Return every line in the entries below that contains the string "rightTriangles", treating uppercase and lowercase letters as different.

[Collected data]
****

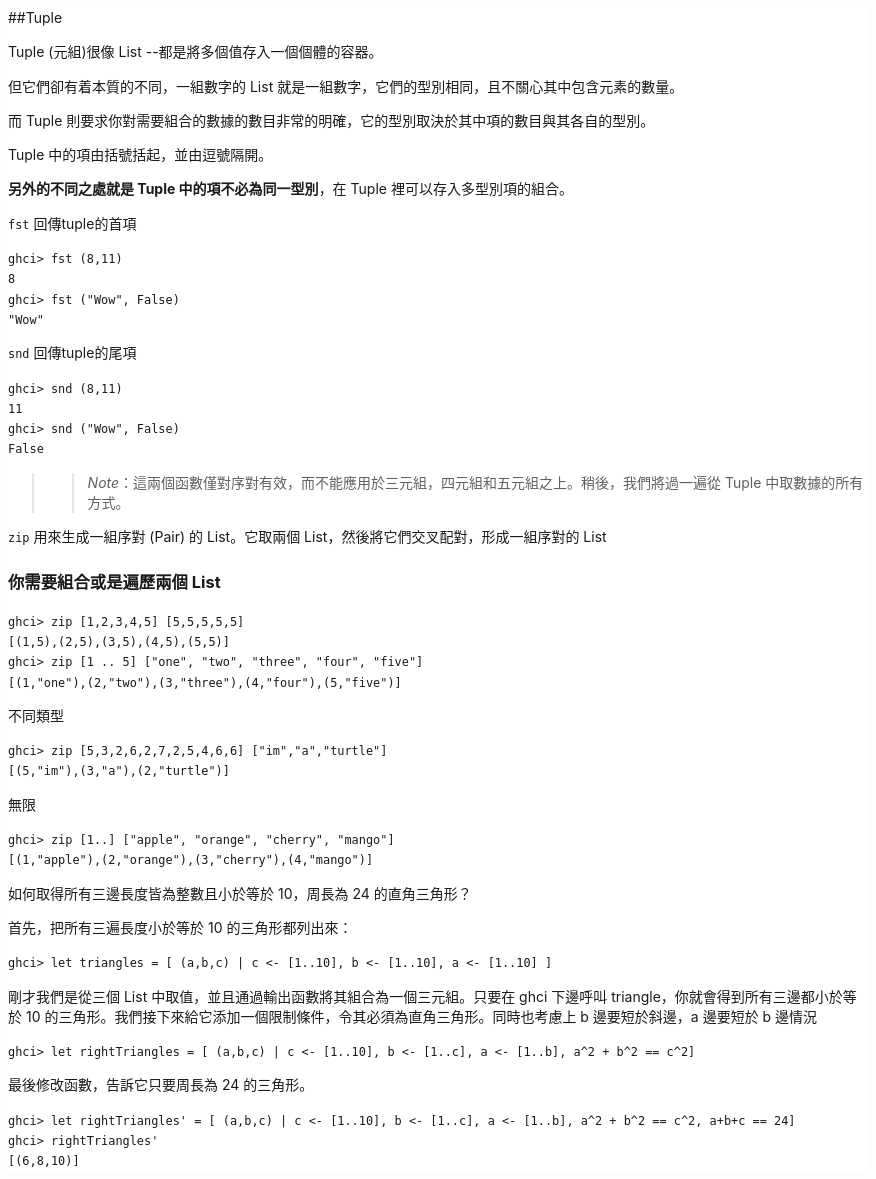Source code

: ##Tuple

Tuple (元組)很像 List --都是將多個值存入一個個體的容器。

但它們卻有着本質的不同，一組數字的 List 就是一組數字，它們的型別相同，且不關心其中包含元素的數量。

而 Tuple 則要求你對需要組合的數據的數目非常的明確，它的型別取決於其中項的數目與其各自的型別。

Tuple 中的項由括號括起，並由逗號隔開。

**另外的不同之處就是 Tuple 中的項不必為同一型別**，在 Tuple 裡可以存入多型別項的組合。

`fst` 回傳tuple的首項

	ghci> fst (8,11)
	8
	ghci> fst ("Wow", False)
	"Wow"

`snd` 回傳tuple的尾項

	ghci> snd (8,11)
	11
	ghci> snd ("Wow", False)
	False

>> *Note*：這兩個函數僅對序對有效，而不能應用於三元組，四元組和五元組之上。稍後，我們將過一遍從 Tuple 中取數據的所有方式。

`zip` 用來生成一組序對 (Pair) 的 List。它取兩個 List，然後將它們交叉配對，形成一組序對的 List

### 你需要組合或是遍歷兩個 List ###
	
	ghci> zip [1,2,3,4,5] [5,5,5,5,5]
	[(1,5),(2,5),(3,5),(4,5),(5,5)]
	ghci> zip [1 .. 5] ["one", "two", "three", "four", "five"]
	[(1,"one"),(2,"two"),(3,"three"),(4,"four"),(5,"five")]

不同類型
	
	ghci> zip [5,3,2,6,2,7,2,5,4,6,6] ["im","a","turtle"]
	[(5,"im"),(3,"a"),(2,"turtle")]

無限

	ghci> zip [1..] ["apple", "orange", "cherry", "mango"]
	[(1,"apple"),(2,"orange"),(3,"cherry"),(4,"mango")]

如何取得所有三邊長度皆為整數且小於等於 10，周長為 24 的直角三角形？

首先，把所有三遍長度小於等於 10 的三角形都列出來：

	ghci> let triangles = [ (a,b,c) | c <- [1..10], b <- [1..10], a <- [1..10] ]

剛才我們是從三個 List 中取值，並且通過輸出函數將其組合為一個三元組。只要在 ghci 下邊呼叫 triangle，你就會得到所有三邊都小於等於 10 的三角形。我們接下來給它添加一個限制條件，令其必須為直角三角形。同時也考慮上 b 邊要短於斜邊，a 邊要短於 b 邊情況

	ghci> let rightTriangles = [ (a,b,c) | c <- [1..10], b <- [1..c], a <- [1..b], a^2 + b^2 == c^2]

最後修改函數，告訴它只要周長為 24 的三角形。

	ghci> let rightTriangles' = [ (a,b,c) | c <- [1..10], b <- [1..c], a <- [1..b], a^2 + b^2 == c^2, a+b+c == 24]
	ghci> rightTriangles'
	[(6,8,10)]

****

Response box »
	ghci> let rightTriangles = [ (a,b,c) | c <- [1..10], b <- [1..c], a <- [1..b], a^2 + b^2 == c^2]
	ghci> let rightTriangles' = [ (a,b,c) | c <- [1..10], b <- [1..c], a <- [1..b], a^2 + b^2 == c^2, a+b+c == 24]
	ghci> rightTriangles'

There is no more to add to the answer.